Text excerpt →
= = = =

Fairline Targa 64

The Targa 64 marries speed to sleek modern design.


Usually when I am doing a sea trial on a yacht I know within the first few minutes my feelings about the boat. In that short time I have picked up the emotion of the design and focused on the style. With this new ground-breaking design from Fairline, however, those initial impressions were missing and I soon found myself challenged and questioning my reactions. By the end of the sea trial, however, I found the new Targa 64 and its new ideas and concepts completely fascinating. It is a yacht that grows on you; I am sure it is the better for this.

It is interesting to see how style changes at a marque. Before this model Targa, the Fairline range was noted for a sharp exterior and a contrasting soft and curvy interior. With the 64 this has all changed. Now the curves are on the outside; now it is the interior that's sharp and modern. What hasn't changed is the deft handling of the yacht at sea: The deep-V hull is very sure-footed and responds to every command. We had lively, lumpy cross-seas on the sea trial off beautiful Monte Carlo and the 64 took it all in stride. Adding to the pleasure, noise levels were some of the lowest I have come across.

Yet at first, I confess, I felt a slight irritation at not having my usual Fairline before me, and I believe the interior was the cause. I am not a great fan of a style that uses wood veneers to create swoopy curves, and this is the style of the deck saloon of the 64. While I still miss the comfortable lived-in feel that you like to find in a yacht, I now have no doubts about the overall success of this remarkable design. It might even be said to have changed the face of what can be achieved with a modern sports cruiser.

= = = =

Given material →
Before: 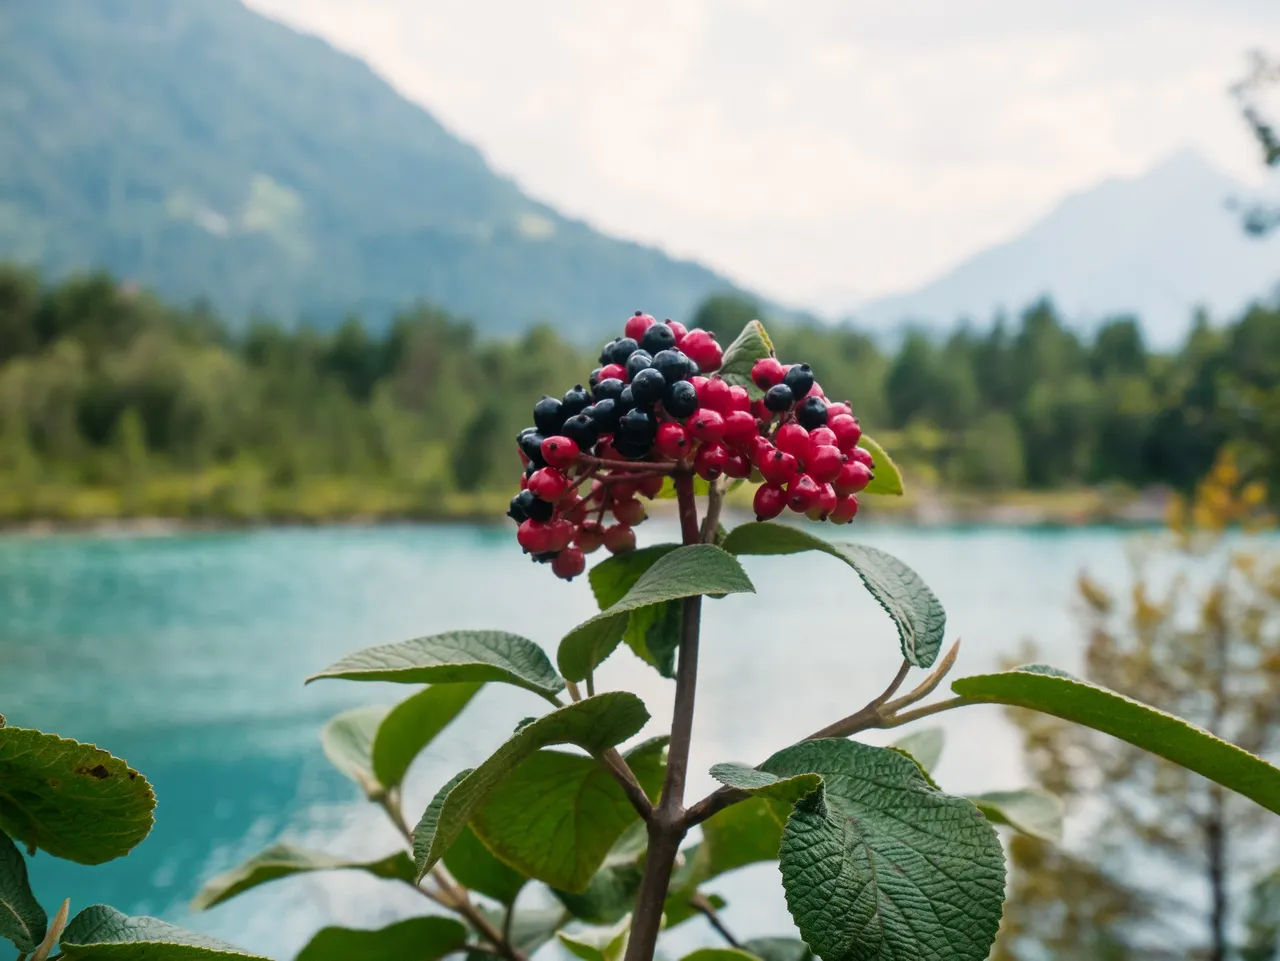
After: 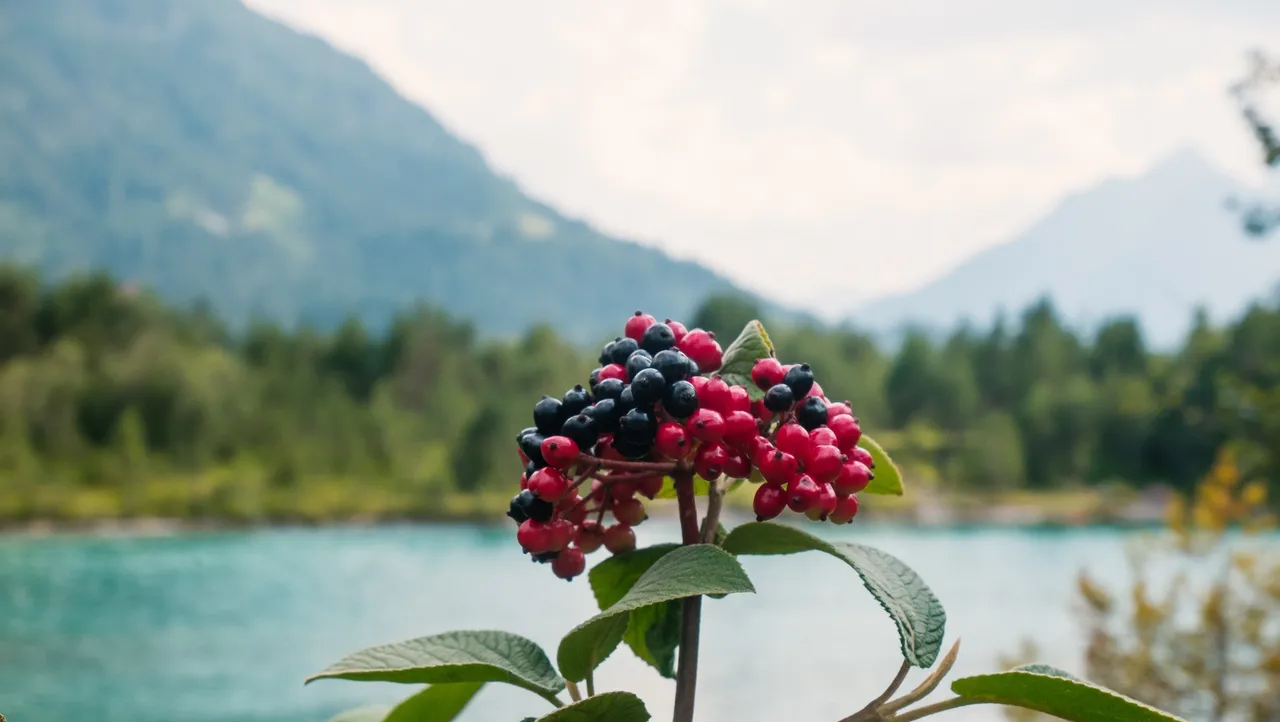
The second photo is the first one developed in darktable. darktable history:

= = = =

Goal → Pick up the Fairline Targa 64 review after its last sentence and keep writing. The material comes from a separate source.

Reply to the task →
Down below in the accommodation, there is pure unadulterated luxury. The master suite is superb, benefiting from the large side windows in the hull. It is divided into two parts, with the bathroom on the port side, divided from the main cabin by a glass screen and door, which allow sunlight in from the window on that side. The screen is special, made from electrochromatic glass that turns opaque for privacy at the touch of a switch. Wash basins have become a style statement in many motoryachts; in the 64 they go one step further than the rest by having a beautiful unit made from treated teak.

Forward from the master is a combined saloon and galley. In a sign of these culinary times, the galley plays the dominant role. There is everything you could wish for to launch a celebrity lunch, including a dishwasher and a twin sink. The oven, set almost at floor level, may require getting on your hands and knees to cook. (The same height/access issue tasks the washer/dryer installed under the access stairway.) As the seating in the saloon is limited to a corner settee that can hold at maximum four, you may feel the urge to find a less cramped place to relax than this vestibule/galley.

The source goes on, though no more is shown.